§ WORK TASK: Could you print the entries below exactly, starting at the line that contains "Scrivi una recensione" and stopping after the last one?

§ EXCERPTED DATA:
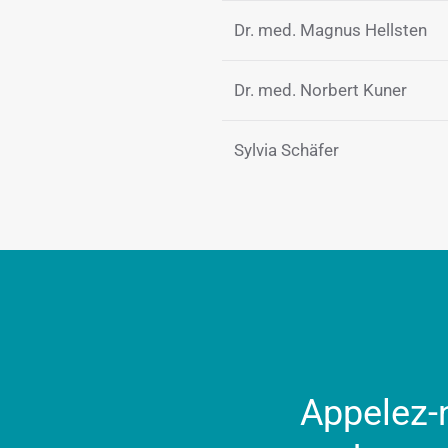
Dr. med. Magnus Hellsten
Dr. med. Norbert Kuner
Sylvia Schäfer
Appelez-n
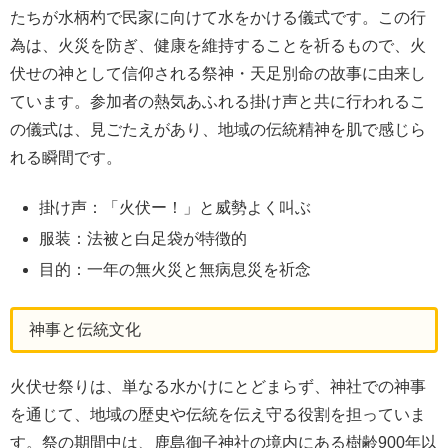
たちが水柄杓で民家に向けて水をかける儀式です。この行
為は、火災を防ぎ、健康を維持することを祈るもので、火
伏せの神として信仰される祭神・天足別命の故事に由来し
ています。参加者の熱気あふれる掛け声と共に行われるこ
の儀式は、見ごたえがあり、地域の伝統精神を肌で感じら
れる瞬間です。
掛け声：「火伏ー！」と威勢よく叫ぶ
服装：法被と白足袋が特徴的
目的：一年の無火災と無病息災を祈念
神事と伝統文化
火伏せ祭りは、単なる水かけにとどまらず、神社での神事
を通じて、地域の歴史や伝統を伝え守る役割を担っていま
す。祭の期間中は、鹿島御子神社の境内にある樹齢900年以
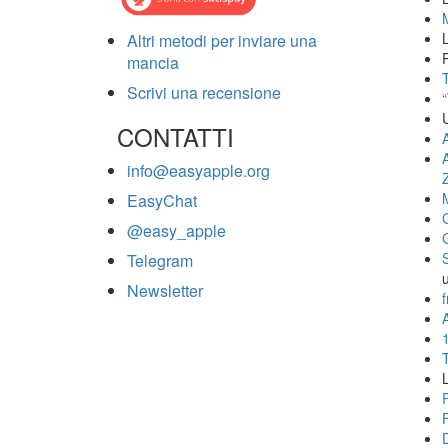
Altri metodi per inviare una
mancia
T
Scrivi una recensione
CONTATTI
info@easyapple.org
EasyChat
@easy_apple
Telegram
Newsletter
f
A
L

§ RESULT OF THE EXERCISE:
Scrivi una recensione
CONTATTI
info@easyapple.org
EasyChat
@easy_apple
Telegram
Newsletter
f
A
L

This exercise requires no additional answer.